The vehicle is staffed by two highly specialized NewYork-Presbyterian paramedics, certified by the Regional Emergency Medical Services Council of New York City, a computed tomography (CT) technologist, and a registered nurse. A neurologist is consulted remotely via videoconferencing, an advancement that allows the physician to speak with and view the patient and provide an assessment and recommendations for care. It is designed to significantly reduce the time from the onset of symptoms to the delivery of care, a crucial factor in improving stroke outcomes.
“We now have a neurologist sitting in a command center in the hospital, and that person can evaluate multiple patients at the same time,” says Dr. Fink. “Then the neurologist can direct the ambulance teams to give medications as needed.”
The unit is 2 feet longer than a regular New York City ambulance to fit a CT scanner so the team can take brain scans in the ambulance and then wirelessly send them to the doctors at the hospital.
“We’re using three different wireless network services,” says Dr. Fink. “If one goes down, we’ve got two others in place.” It can take as little as five minutes to take a CT scan in the unit and have a radiologist at the hospital read it.

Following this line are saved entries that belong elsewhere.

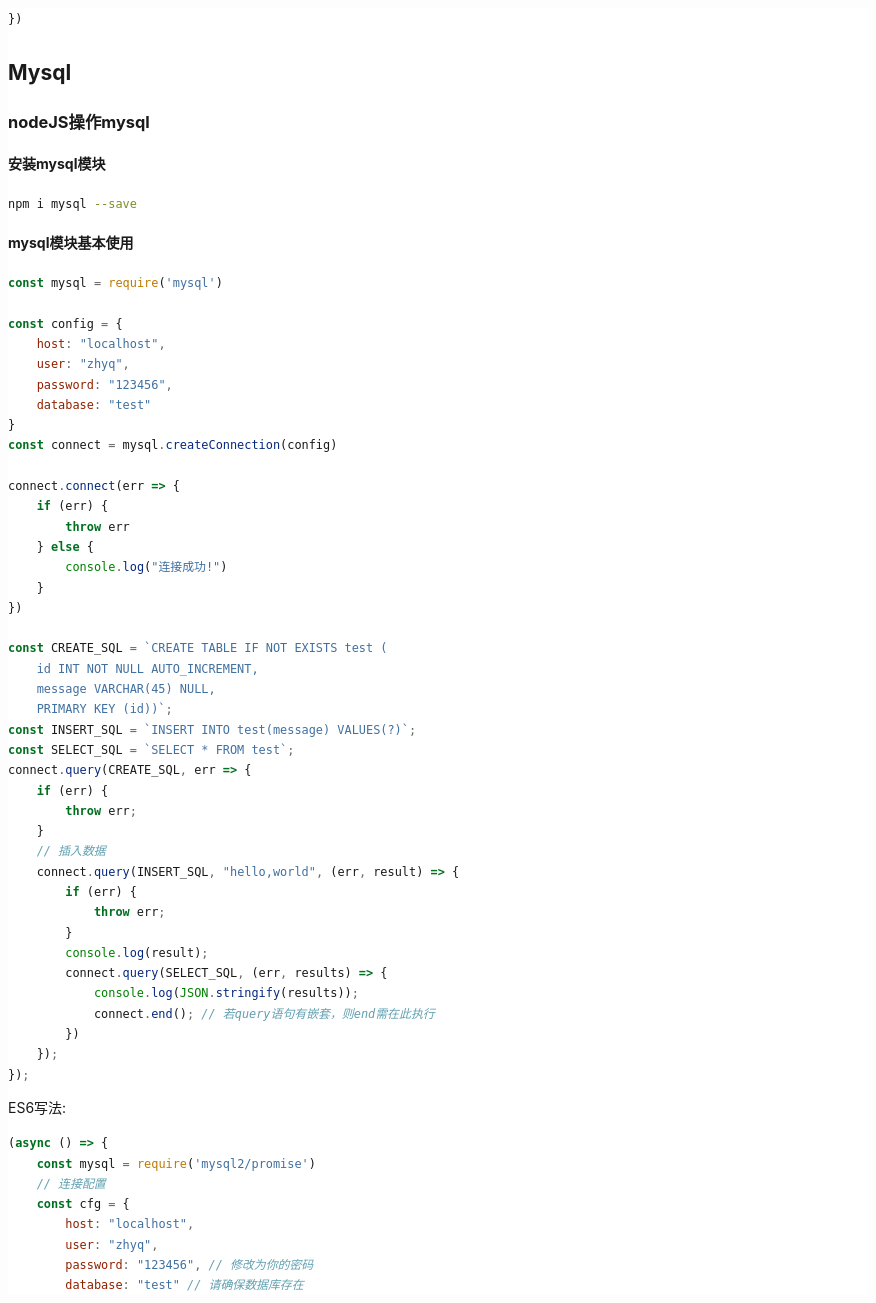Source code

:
 ```js
})
```
## Mysql
### nodeJS操作mysql
#### 安装mysql模块
```bash
npm i mysql --save
```
#### mysql模块基本使用
```js
const mysql = require('mysql')

const config = {
    host: "localhost",
    user: "zhyq",
    password: "123456",
    database: "test"
}
const connect = mysql.createConnection(config)

connect.connect(err => {
    if (err) {
        throw err
    } else {
        console.log("连接成功!")
    }
})

const CREATE_SQL = `CREATE TABLE IF NOT EXISTS test (
    id INT NOT NULL AUTO_INCREMENT,
    message VARCHAR(45) NULL,
    PRIMARY KEY (id))`;
const INSERT_SQL = `INSERT INTO test(message) VALUES(?)`;
const SELECT_SQL = `SELECT * FROM test`;
connect.query(CREATE_SQL, err => {
    if (err) {
        throw err;
    }
    // 插入数据
    connect.query(INSERT_SQL, "hello,world", (err, result) => {
        if (err) {
            throw err;
        }
        console.log(result);
        connect.query(SELECT_SQL, (err, results) => {
            console.log(JSON.stringify(results));
            connect.end(); // 若query语句有嵌套，则end需在此执行
        })
    });
});
```
ES6写法:
```js
(async () => {
    const mysql = require('mysql2/promise')
    // 连接配置
    const cfg = {
        host: "localhost",
        user: "zhyq",
        password: "123456", // 修改为你的密码
        database: "test" // 请确保数据库存在
```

To date, the MSTU has been deployed 454 times, transported 88 patients, and administered tPA 34 times. Since its launch in 2016, the MSTU has been able to treat stroke victims approximately 40 minutes faster than a standard ambulance transport.
“Preliminary results have been great,” says Dr. Fink. “Some of the patients that we treated early on with a thrombolytic drug literally went home from the hospital the next day completely recovered.”